Londra è una metropoli talmente grande da contenere al suo interno tanti universi differenti, a seconda della zona di riferimento dell’anello tariffario della metropolitana, della distanza dal centro, ma soprattutto del reddito medio del quartiere. Sicuramente quella raccontata in Listen, opera prima della portoghese formatasi da quelle parti, Ana Rocha de Sousa, vincitrice del Leone del futuro e del premio della giuria della sezione Orizzonti a Venezia 2020, è una Londra non luccicante e decisamente poco vista al cinema.
Siamo in periferia, dove Bela e Jota sono una coppia di immigrati portoghesi dal tenore di vita molto modesto, che sta sempre più scivolando verso i limiti della sussistenza. Sono pieni di buona volontà, ma anche di debiti e di lavori svolti e non pagati. Basta un malinteso, qualche livido sulla schiena della figlia sorda, per spingere i servizi sociali a irrompere nella loro quotidianità, preoccupandosi per le condizioni con cui vivono anche gli altri due figli, uno dei quali molto piccolo. La capacità di ascolto, che rimanda al titolo del film come alla condizione di handicap della secondogenita, è proprio una delle lacune più macroscopiche della burocrazia a ogni latitudine, anche in Gran Bretagna, come molte volte ci è stato raccontato al cinema, specie da un autore chiaro punto di riferimento del film come Ken Loach.
Inutile per la famiglia provare a spiegarsi, chiedere di essere ascoltati, i servizi sociali hanno deciso che hanno il diritto di imporre la loro volontà da salvatori del mondo e di una famiglia che vede sconvolta la propria vita, già difficile il giusto in periodo di crisi economica. La Legge, un verbo dogmatico applicato da funzionari privi di umanità, ma gonfi di arroganza e pregiudizi.

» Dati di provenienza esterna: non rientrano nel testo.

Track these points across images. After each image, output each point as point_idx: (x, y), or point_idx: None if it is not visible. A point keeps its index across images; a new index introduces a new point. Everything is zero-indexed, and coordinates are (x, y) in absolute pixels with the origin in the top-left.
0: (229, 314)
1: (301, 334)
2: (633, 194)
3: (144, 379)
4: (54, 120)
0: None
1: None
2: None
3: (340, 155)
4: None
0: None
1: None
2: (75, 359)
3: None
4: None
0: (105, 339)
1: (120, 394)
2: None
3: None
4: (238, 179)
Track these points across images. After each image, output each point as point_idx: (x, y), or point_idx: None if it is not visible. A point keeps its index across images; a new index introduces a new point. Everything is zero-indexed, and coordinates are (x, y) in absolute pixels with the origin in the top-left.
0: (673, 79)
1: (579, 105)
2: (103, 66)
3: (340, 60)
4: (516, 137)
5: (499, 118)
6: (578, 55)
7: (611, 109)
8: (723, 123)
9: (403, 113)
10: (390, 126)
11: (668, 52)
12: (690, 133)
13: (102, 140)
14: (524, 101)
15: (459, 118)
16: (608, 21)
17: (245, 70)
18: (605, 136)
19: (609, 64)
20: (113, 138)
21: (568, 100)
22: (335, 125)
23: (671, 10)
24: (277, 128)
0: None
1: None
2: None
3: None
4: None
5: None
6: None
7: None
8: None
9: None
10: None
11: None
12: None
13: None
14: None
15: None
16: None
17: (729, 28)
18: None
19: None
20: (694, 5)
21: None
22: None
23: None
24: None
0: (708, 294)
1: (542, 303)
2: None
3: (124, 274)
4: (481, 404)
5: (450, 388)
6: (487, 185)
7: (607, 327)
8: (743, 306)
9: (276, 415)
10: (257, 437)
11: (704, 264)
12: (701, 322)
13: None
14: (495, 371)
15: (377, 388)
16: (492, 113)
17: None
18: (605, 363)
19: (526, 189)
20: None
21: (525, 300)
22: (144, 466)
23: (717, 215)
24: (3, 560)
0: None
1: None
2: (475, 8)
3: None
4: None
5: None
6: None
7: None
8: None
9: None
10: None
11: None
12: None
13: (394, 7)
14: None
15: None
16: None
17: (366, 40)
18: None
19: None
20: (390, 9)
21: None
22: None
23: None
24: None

Listen è un’onda che piano piano sale, prima sembra un fastidio e un monito a risolvere problemi economici e lavorativi, poi diventa sempre più una violenza intollerabile che colpisce allo stomaco, dà una sensazione di ingiustizia che fa smuovere sempre più anche noi spettatori, grazie a una sensibilità e a una sincerità rara da parte della regista e dei suoi interpreti. Come combattere contro la facilità con cui “il sistema” incasella, per comodità, situazioni sempre uniche e complesse? Giusto e sbagliato, andrebbe sempre tenuto ben presente, sono due estremi in realtà talvolta molto prossimi e pieni di sfumature. In una contemporaneità che abusa della semplificazione, Listen ci ricorda come dietro ogni articolo, prassi o foglio da riempire ci siano persone, e la valutazione in astratto è destinata a creare ingiustizie ed errori. Un esercizio di umiltà, per le volte in cui pensiamo che un’occhiata sia sufficiente per giudicare, pensando di saperla lunga. Un apologo sulla forza di una coppia unita, che si sostiene con compassione.